Considering techniques of neutralization, accounts, aligning actions, and motivation, it is also apparent that these are as core aspects of public relations. Public relations applies specific manipulations of independent variables illuminated by sociological imagination. This is made more efficient in application through theoretical constructs further illuminating the connections between from independent to dependent variables. The operating officers of an innovating automotive industry accelerating social mobility thus engaged in obfuscating motivations, benefitting from media “hiding” not industrial, but personal motivations. An innovating industry demanded conforming individuals to a reductionist ideal of an “American Way”, and simultaneously conditioned ritualized compliance in service to assembly lines. That which was not deemed to contribute to increasing efficiency was where expected conflicts met motivations (e.g., appeals to loyalties of industrial pursuits of efficiency, appeals to loyalties of an American Way).

Like the long history of differential prohibition, as evidenced in Ford’s evaluations of employees, prejudices against smoking most likely had less to do with smoking and more to do with social conflicts. Within mobility and efficiency, social facts are modeled which brings mobility and efficiency to those stereotyped, prejudiced, and discriminated against. The system itself strains and models adaptations, no different than a drug which simultaneously strains and models neurotransmissions. It is not surprising that systems give birth to suffrage—rebellion. Drugs (placebo or not) increase mobility, increase efficiency, and empower suffrage, whether in artificial worlds of neurotransmissive bliss or real worlds of nuerotransmissive efficacy. 

As for a drug for the mediation of the and-or-motivation, to allow for exploration of and’s complexity seen complete? There is a drug already—it’s called science. And the mediation of the and-or-motivation to allow for application of or’s simplicity made complete? There is a drug already—it’s called industry. Concerning motives and drug use, Campbell’s (1996) is an eye opener to distortions in the examination of motivations, and helped in this discussion post’s construction, leading the author to reconsider approaches. Social facts themselves automate human behavior, where this autom<a|o>tive function is made more efficient by applications of theories. It is serendipitous that Delmar S. Harder of Ford Motor Company coined the term “automation” (Harper, 2022). 

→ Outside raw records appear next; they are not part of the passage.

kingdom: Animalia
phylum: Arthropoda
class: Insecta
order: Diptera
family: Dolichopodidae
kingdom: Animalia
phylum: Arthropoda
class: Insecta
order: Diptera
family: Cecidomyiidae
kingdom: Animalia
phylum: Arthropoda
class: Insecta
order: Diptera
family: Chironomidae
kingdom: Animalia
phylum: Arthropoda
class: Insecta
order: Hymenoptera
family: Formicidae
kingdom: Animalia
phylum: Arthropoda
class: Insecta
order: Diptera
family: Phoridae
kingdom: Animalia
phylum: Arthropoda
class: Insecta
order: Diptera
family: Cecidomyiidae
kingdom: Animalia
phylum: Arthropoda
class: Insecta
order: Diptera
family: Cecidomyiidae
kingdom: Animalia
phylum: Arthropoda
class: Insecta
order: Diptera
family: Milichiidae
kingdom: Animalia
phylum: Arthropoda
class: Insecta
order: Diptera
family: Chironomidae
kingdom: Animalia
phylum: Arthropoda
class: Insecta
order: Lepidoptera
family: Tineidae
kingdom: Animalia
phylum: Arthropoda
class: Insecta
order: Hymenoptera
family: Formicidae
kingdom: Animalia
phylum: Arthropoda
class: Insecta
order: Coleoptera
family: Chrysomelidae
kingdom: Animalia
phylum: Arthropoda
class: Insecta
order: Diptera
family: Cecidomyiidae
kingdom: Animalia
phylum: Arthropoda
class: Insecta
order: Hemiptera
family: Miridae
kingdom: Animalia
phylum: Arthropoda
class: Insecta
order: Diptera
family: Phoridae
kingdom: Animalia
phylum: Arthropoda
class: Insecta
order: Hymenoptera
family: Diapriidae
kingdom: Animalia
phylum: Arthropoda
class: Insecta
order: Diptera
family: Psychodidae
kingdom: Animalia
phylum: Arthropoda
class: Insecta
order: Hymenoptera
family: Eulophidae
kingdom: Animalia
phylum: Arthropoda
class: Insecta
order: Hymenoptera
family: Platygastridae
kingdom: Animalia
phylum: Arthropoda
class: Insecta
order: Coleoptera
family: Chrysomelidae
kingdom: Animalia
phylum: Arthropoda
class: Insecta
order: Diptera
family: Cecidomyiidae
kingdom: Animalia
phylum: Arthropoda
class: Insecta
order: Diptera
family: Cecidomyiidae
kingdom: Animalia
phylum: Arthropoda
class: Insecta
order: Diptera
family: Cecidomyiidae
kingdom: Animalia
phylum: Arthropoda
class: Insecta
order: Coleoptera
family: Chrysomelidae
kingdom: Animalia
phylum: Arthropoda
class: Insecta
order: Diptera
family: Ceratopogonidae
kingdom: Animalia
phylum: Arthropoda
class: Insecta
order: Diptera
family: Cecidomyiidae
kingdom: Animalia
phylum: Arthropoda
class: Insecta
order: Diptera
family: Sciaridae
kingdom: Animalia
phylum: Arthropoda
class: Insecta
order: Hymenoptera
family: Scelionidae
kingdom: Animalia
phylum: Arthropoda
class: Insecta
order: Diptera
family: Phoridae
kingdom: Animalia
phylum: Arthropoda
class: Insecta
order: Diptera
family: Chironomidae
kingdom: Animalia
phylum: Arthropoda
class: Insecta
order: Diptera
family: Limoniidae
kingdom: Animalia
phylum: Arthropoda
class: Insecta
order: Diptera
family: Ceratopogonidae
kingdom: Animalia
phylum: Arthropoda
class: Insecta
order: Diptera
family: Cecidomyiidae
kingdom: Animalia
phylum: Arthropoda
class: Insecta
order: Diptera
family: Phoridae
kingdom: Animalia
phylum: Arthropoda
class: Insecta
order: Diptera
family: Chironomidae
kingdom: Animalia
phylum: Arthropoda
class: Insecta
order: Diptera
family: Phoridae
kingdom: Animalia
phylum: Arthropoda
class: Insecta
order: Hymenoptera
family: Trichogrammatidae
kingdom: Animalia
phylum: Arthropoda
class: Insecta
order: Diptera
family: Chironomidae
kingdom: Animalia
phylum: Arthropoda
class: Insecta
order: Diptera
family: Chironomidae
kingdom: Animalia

This entire discussion post is nothing more than a motivation against expectancies of conflicts resolved in advance, highlight a social fact that humanity itself is a drug for various in- and out-group human behaviors (e.g., science, industry), a humanity as drug used, and a humanity as drug… abused. Cowan’s (1986) iron law of prohibition has been evidenced, where “law enforcement” is a discrimination against deviancy. The intellect has been made a drug of more potency. Differential prohibition in access to education due to remnants attitudes (i.e., feelings, thoughts, and behaviors) of influences of dispositions and socio-economic status, stereotypes, prejudices, and discriminations has had an effect.